START EXCERPT
This is a task specific code for which I want to know if there's a better way of doing it. Thus, people who love logic and coding, please help me out.
This is the question :
Let A be an array of n positive integers. All the elements are distinct.
If A[i] > A[j] and i < j then the pair (i, j) is called a special pair of A. Given n find the number of
special pairs of A.
Its pretty simple and straight. Here's the following solution I implemented. The logic part.
for(int j=0;j<nos.size();j++)
{
for(int k=j+1;k<nos.size();k++)//always maintain condition that i<j and simply compare the numbers.
{
if(nos[j] > nos[k])
{
spc++;//compute special pair.
}
}
}
Every nos[i] contains the array for which special pair is to be computed. Is there a way to do this with using a single loop? Or any other logic that can be time saving and is faster. Thanks in advance I seek to learn more from this.
And can you please tell me how I can determine which code is faster without having to execute the code. Your inputs are really welcome.
The main question is to compute the no.of special pairs. Thus, just the increment of spc.
I think #syam is correct that this can be done in O(N log N) time (and O(N) extra space).
You'd do this with a balanced binary tree where each node has not only a value, but also a count of the number of descendants in its left sub-tree.
To count the special pairs, you'd walk the array from the end to the beginning, and insert each item in the tree. As you insert the item in the tree, you find the number of items in its left sub-tree -- those are the items that are less than it, but were to its right in the array (i.e., each one represents a special pair). Since we only descend through ~log(N) nodes to insert an item, the time to compute the number of items to the left is also O(log N). We also have to update the counts of items to the left approximately log(N)/2 times (again, logarithmic complexity).
END EXCERPT
START DATASET CONTENT
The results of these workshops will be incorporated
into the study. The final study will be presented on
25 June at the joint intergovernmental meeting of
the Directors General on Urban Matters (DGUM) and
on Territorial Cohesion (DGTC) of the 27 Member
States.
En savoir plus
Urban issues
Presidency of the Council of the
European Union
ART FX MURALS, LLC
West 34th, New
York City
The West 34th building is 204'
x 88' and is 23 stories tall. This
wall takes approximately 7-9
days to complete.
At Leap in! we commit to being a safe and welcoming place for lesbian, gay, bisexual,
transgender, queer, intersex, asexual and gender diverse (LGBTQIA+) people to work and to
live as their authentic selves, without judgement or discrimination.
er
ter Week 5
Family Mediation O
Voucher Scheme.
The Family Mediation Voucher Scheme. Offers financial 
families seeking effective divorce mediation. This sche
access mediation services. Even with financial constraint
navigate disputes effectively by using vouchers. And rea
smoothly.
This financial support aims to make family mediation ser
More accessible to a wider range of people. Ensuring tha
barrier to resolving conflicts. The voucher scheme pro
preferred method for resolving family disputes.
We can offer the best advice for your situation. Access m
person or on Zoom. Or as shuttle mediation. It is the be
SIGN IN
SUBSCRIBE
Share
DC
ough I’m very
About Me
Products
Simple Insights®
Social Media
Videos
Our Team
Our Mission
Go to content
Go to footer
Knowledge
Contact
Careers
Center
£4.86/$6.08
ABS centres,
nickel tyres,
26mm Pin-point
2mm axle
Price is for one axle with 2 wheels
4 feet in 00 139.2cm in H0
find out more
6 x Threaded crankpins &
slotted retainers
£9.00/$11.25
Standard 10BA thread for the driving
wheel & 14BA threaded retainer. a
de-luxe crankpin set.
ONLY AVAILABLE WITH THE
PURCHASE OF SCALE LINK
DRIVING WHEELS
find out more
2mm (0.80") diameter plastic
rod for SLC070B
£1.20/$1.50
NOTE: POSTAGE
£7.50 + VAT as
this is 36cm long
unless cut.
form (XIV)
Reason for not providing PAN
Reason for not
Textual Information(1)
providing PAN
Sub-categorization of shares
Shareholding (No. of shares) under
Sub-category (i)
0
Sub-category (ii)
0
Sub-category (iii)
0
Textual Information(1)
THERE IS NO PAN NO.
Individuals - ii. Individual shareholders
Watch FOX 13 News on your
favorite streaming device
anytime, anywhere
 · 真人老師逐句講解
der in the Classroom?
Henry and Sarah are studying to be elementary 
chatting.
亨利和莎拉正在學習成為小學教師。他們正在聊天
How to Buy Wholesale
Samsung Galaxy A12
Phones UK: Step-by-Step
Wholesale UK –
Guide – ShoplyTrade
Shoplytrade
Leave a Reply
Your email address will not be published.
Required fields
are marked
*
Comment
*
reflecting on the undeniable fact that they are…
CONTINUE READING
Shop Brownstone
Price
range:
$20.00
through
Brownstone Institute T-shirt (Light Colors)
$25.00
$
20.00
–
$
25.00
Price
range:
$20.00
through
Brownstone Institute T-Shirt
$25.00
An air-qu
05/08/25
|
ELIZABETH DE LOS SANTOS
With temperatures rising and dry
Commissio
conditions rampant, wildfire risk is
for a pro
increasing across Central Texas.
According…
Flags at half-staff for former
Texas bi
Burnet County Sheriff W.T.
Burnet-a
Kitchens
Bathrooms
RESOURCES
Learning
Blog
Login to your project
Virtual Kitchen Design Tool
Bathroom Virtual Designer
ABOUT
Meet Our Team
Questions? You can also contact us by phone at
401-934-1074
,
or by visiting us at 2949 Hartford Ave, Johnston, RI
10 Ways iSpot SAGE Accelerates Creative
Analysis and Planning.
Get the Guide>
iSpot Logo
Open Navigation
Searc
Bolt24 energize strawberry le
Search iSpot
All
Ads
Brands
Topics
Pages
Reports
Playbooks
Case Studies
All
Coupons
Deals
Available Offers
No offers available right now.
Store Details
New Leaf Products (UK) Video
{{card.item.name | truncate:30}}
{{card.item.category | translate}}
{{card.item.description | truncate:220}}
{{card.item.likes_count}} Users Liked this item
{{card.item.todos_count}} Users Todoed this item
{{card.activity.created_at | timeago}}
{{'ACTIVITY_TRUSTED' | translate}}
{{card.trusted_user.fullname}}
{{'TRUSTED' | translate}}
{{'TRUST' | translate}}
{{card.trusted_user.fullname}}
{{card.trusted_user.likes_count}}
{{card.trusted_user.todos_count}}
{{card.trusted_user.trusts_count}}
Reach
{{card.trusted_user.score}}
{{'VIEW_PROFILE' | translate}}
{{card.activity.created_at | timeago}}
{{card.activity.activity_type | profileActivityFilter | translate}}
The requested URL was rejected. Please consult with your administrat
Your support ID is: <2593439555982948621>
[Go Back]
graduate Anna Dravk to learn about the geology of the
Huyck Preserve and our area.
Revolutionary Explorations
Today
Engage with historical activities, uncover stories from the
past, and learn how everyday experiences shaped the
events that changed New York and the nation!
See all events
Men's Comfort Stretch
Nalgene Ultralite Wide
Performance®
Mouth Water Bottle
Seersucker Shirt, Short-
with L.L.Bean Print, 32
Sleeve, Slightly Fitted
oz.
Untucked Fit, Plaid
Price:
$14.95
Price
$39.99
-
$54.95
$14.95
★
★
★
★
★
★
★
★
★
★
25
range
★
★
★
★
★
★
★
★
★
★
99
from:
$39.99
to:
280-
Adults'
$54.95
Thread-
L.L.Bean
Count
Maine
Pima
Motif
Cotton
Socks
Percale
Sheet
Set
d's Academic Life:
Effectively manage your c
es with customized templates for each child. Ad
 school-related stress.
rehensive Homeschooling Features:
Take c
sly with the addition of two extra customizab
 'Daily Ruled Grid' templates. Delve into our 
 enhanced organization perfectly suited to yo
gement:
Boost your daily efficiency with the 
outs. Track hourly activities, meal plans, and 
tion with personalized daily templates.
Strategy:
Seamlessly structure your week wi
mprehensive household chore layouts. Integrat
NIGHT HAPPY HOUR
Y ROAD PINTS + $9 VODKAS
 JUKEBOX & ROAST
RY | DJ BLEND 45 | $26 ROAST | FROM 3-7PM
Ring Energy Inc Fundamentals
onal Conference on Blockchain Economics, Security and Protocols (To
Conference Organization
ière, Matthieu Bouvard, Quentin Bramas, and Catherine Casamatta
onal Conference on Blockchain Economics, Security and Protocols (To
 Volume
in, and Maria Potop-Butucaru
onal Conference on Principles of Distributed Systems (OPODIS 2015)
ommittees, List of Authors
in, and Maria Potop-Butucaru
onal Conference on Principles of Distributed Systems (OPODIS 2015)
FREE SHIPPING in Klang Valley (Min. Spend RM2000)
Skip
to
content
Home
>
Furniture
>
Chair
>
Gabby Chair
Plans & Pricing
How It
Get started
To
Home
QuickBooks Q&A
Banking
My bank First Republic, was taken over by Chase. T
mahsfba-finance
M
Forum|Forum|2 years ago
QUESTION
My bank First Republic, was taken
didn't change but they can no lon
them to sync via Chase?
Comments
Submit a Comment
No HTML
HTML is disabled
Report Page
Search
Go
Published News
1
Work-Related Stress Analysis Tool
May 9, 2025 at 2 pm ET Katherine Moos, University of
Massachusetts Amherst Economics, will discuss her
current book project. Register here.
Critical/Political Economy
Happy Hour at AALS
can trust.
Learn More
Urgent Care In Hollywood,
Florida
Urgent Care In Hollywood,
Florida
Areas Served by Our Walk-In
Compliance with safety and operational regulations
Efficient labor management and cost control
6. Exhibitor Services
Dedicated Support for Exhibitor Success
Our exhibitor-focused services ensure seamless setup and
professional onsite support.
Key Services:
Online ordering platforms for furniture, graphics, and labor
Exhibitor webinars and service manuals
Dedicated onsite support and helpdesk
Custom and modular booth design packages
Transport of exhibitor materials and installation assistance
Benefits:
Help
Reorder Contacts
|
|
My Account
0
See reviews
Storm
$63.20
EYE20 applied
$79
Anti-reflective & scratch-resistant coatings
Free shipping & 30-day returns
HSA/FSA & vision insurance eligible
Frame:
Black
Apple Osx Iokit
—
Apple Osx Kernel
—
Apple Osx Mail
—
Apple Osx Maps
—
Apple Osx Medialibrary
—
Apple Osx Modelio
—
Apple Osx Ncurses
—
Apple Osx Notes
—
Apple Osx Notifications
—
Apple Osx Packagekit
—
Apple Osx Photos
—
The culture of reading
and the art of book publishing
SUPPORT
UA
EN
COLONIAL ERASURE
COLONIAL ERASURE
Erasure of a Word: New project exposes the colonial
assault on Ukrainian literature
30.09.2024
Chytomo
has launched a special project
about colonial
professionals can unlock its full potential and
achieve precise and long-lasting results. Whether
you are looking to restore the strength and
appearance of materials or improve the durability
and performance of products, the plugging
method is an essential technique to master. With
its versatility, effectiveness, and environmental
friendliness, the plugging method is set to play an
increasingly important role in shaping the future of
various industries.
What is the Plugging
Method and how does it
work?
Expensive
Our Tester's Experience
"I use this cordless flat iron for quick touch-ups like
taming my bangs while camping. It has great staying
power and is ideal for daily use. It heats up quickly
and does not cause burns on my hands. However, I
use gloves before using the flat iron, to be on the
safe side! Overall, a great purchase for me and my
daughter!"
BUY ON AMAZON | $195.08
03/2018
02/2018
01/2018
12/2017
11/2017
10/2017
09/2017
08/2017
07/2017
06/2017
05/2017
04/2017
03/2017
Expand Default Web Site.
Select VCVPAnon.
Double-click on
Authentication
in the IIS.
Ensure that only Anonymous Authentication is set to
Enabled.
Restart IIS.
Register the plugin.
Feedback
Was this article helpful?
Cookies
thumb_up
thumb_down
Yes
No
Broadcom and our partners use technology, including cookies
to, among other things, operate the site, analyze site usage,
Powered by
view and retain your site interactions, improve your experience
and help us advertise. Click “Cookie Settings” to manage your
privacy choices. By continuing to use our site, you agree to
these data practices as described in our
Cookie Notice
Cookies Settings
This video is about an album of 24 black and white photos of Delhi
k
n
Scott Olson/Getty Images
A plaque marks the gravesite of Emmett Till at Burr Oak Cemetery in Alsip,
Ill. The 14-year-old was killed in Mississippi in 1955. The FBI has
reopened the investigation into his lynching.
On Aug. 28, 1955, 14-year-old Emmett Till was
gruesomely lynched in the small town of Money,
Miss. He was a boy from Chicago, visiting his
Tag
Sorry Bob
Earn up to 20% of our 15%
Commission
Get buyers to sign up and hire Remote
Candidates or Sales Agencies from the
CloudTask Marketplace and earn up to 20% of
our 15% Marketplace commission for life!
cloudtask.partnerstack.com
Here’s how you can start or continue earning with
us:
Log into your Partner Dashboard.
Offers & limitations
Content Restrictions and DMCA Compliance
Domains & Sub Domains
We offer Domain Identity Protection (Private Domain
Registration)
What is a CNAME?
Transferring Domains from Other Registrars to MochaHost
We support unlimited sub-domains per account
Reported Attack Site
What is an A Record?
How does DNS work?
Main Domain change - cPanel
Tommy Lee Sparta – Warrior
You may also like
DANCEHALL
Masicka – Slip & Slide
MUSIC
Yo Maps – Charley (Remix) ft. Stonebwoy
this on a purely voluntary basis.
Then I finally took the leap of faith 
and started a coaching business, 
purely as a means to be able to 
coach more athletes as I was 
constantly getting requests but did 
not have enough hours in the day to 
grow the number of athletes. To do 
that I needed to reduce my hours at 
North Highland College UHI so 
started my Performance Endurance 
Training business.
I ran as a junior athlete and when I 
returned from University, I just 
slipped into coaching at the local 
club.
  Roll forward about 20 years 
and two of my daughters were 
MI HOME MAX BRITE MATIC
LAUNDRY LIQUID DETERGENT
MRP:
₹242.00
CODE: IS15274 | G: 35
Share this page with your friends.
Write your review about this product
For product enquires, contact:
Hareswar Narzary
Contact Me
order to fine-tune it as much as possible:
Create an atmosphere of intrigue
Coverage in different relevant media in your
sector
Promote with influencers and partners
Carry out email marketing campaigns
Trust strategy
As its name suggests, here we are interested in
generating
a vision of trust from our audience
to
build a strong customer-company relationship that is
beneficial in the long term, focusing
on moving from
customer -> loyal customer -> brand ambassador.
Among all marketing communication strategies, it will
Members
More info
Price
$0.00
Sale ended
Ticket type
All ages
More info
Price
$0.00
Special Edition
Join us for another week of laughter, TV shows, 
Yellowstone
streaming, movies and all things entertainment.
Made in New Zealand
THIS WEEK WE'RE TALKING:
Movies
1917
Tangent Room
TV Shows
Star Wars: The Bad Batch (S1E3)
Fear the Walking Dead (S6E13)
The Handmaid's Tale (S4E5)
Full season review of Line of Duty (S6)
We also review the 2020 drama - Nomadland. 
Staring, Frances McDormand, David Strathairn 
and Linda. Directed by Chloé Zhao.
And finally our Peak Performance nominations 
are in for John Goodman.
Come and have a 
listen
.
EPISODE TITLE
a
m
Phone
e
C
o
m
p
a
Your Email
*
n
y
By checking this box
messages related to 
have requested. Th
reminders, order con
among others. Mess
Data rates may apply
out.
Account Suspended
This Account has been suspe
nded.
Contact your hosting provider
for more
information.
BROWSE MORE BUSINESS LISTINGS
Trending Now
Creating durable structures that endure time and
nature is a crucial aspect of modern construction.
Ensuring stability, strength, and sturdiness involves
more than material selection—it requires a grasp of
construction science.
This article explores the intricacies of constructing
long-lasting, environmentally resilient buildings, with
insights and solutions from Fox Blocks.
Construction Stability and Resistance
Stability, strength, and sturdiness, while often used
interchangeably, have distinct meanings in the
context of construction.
END DATASET CONTENT
### EXERCISES
a - Retype the records from their first line down to the line containing "The West 34th building is 204'", including both of those lines.
b - Write what comes next in the forum thread on counting special pairs in an array, picking up right after its final sentence.
The records have nothing to do with the forum thread above them.

### OUTPUTS FOR THE TASKS
a -
The results of these workshops will be incorporated
into the study. The final study will be presented on
25 June at the joint intergovernmental meeting of
the Directors General on Urban Matters (DGUM) and
on Territorial Cohesion (DGTC) of the 27 Member
States.
En savoir plus
Urban issues
Presidency of the Council of the
European Union
ART FX MURALS, LLC
West 34th, New
York City
The West 34th building is 204'

b -
That gives O(N log N) time.
Edit for more details: The balancing of the tree is fairly conventional (e.g., AVL- or RB-tree) with the addition of adjusting the count of items to the left as it does rotations to restore balance.
As you insert each item, you descend through the tree to the point where it's going to be inserted. At the root node, you simply record the count of items in the left sub-tree. Then let's say you new item is greater than that, so you descend to the right. As you do this, you're doing two things: recording your current position, so you know the location of this node relative to the nodes already inserted, and updating the counts in the tree so you'll have an accurate count for later insertions.
So, let's work through a small sample. For the sake of argument, let's assume our input is [6, 12, 5, 9, 7]. So, our first insertion is 7, which becomes the root of our tree, with no descendants, and (obviously) 0 to its left.
Then we insert 9 to its right. Since it's to the right, we don't need to adjust any counts during the descent -- we just increment our count of items to the left. That's it, so we know for 9 we have one special pair ([9,7], though we haven't kept track of that).
Then we insert 5. This is to the left of 7, so as we descend from 7, we increment its count of items to the left to 1. We insert 5, with no items to the left, so it gets a count of 0, and no special pairs.
Then we insert 12. When we hit the root node (7) it has a count of 1 item to the left. We're descending to the right, so we increment again for the root node itself. Then we descend to the right again from 9, so we add one more ( +0 from its left sub-tree), so 12 has three special pairs.
Then we insert 6. We descend left from 7, so we don't add anything from it. We descend right from 5, so we add 1 (again, +0 from its left sub-tree). So it has one special pair.
Even when you need to generate all the special pairs (not just count them) you can expect the tree to improve speed in the average case (i.e., pretty much anything except sorted in descending order). To generate all the special pairs, we insert each item in the tree as before, then traverse through the tree to the left of that item. Where the naive algorithm traversed (and compare to) all the elements to the right in the array to find those that would be special pairs, this only has to traverse the tree to find those that actually are special pairs.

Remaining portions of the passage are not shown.